We modified gibberellin (GA) metabolism and signaling in transgenic poplars using dominant transgenes and studied their effects for 3 years under field conditions. The transgenes that we employed either reduced the bioactive GAs, or attenuated their signaling. The majority of transgenic trees had significant and in many cases dramatic changes in height, crown architecture, foliage morphology, flowering onset, floral structure, and vegetative phenology. Most transgenes elicited various levels of height reduction consistent with the roles of GA in elongation growth.

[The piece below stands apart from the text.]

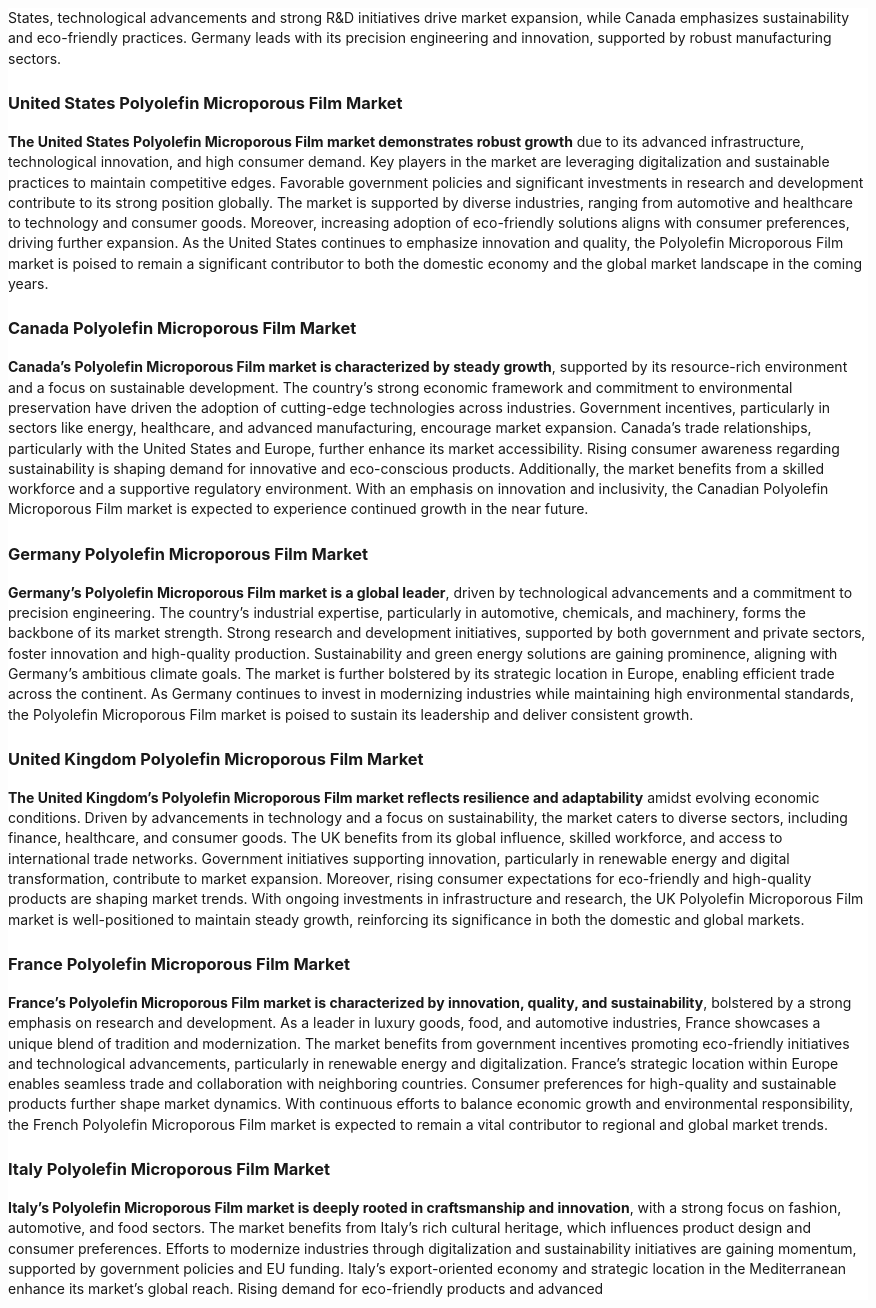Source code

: States, technological advancements and strong R&amp;D initiatives drive market expansion, while Canada emphasizes sustainability and eco-friendly practices. Germany leads with its precision engineering and innovation, supported by robust manufacturing sectors.</span></em></p></blockquote><h3><strong>United States Polyolefin Microporous Film Market</strong></h3><p><strong>The United States Polyolefin Microporous Film market demonstrates robust growth</strong> due to its advanced infrastructure, technological innovation, and high consumer demand. Key players in the market are leveraging digitalization and sustainable practices to maintain competitive edges. Favorable government policies and significant investments in research and development contribute to its strong position globally. The market is supported by diverse industries, ranging from automotive and healthcare to technology and consumer goods. Moreover, increasing adoption of eco-friendly solutions aligns with consumer preferences, driving further expansion. As the United States continues to emphasize innovation and quality, the Polyolefin Microporous Film market is poised to remain a significant contributor to both the domestic economy and the global market landscape in the coming years.</p><h3><strong>Canada Polyolefin Microporous Film Market</strong></h3><p><strong>Canada&rsquo;s Polyolefin Microporous Film market is characterized by steady growth</strong>, supported by its resource-rich environment and a focus on sustainable development. The country&rsquo;s strong economic framework and commitment to environmental preservation have driven the adoption of cutting-edge technologies across industries. Government incentives, particularly in sectors like energy, healthcare, and advanced manufacturing, encourage market expansion. Canada&rsquo;s trade relationships, particularly with the United States and Europe, further enhance its market accessibility. Rising consumer awareness regarding sustainability is shaping demand for innovative and eco-conscious products. Additionally, the market benefits from a skilled workforce and a supportive regulatory environment. With an emphasis on innovation and inclusivity, the Canadian Polyolefin Microporous Film market is expected to experience continued growth in the near future.</p><h3><strong>Germany Polyolefin Microporous Film Market</strong></h3><p><strong>Germany&rsquo;s Polyolefin Microporous Film market is a global leader</strong>, driven by technological advancements and a commitment to precision engineering. The country&rsquo;s industrial expertise, particularly in automotive, chemicals, and machinery, forms the backbone of its market strength. Strong research and development initiatives, supported by both government and private sectors, foster innovation and high-quality production. Sustainability and green energy solutions are gaining prominence, aligning with Germany&rsquo;s ambitious climate goals. The market is further bolstered by its strategic location in Europe, enabling efficient trade across the continent. As Germany continues to invest in modernizing industries while maintaining high environmental standards, the Polyolefin Microporous Film market is poised to sustain its leadership and deliver consistent growth.</p><h3><strong>United Kingdom Polyolefin Microporous Film Market</strong></h3><p><strong>The United Kingdom&rsquo;s Polyolefin Microporous Film market reflects resilience and adaptability</strong> amidst evolving economic conditions. Driven by advancements in technology and a focus on sustainability, the market caters to diverse sectors, including finance, healthcare, and consumer goods. The UK benefits from its global influence, skilled workforce, and access to international trade networks. Government initiatives supporting innovation, particularly in renewable energy and digital transformation, contribute to market expansion. Moreover, rising consumer expectations for eco-friendly and high-quality products are shaping market trends. With ongoing investments in infrastructure and research, the UK Polyolefin Microporous Film market is well-positioned to maintain steady growth, reinforcing its significance in both the domestic and global markets.</p><h3><strong>France Polyolefin Microporous Film Market</strong></h3><p><strong>France&rsquo;s Polyolefin Microporous Film market is characterized by innovation, quality, and sustainability</strong>, bolstered by a strong emphasis on research and development. As a leader in luxury goods, food, and automotive industries, France showcases a unique blend of tradition and modernization. The market benefits from government incentives promoting eco-friendly initiatives and technological advancements, particularly in renewable energy and digitalization. France&rsquo;s strategic location within Europe enables seamless trade and collaboration with neighboring countries. Consumer preferences for high-quality and sustainable products further shape market dynamics. With continuous efforts to balance economic growth and environmental responsibility, the French Polyolefin Microporous Film market is expected to remain a vital contributor to regional and global market trends.</p><h3><strong>Italy Polyolefin Microporous Film Market</strong></h3><p><strong>Italy&rsquo;s Polyolefin Microporous Film market is deeply rooted in craftsmanship and innovation</strong>, with a strong focus on fashion, automotive, and food sectors. The market benefits from Italy&rsquo;s rich cultural heritage, which influences product design and consumer preferences. Efforts to modernize industries through digitalization and sustainability initiatives are gaining momentum, supported by government policies and EU funding. Italy&rsquo;s export-oriented economy and strategic location in the Mediterranean enhance its market&rsquo;s global reach. Rising demand for eco-friendly products and advanced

Several other growth traits were proportionally reduced, including branch length, internode distance, and leaf length. In contrast to elongation growth, stem diameter growth was much less affected, suggesting that semi-dwarf trees in dense stands might provide high levels of biomass production and carbon sequestration. The severity of phenotypic effects was strongly correlated with transgene expression among independent transgenic events, but often in a non-linear manner, the form of which varied widely among constructs. The majority of semi-dwarfed, transgenic plants showed delayed bud flush and early bud set, and expression of a native GAI transgene accelerated first time flowering in the field. All of the phenotypic changes observed in multiple years were stable over the 3 years of field study. Our results suggest that transgenic modification of GA action may be useful for producing semi-dwarf trees with modified growth and morphology for horticulture and other uses.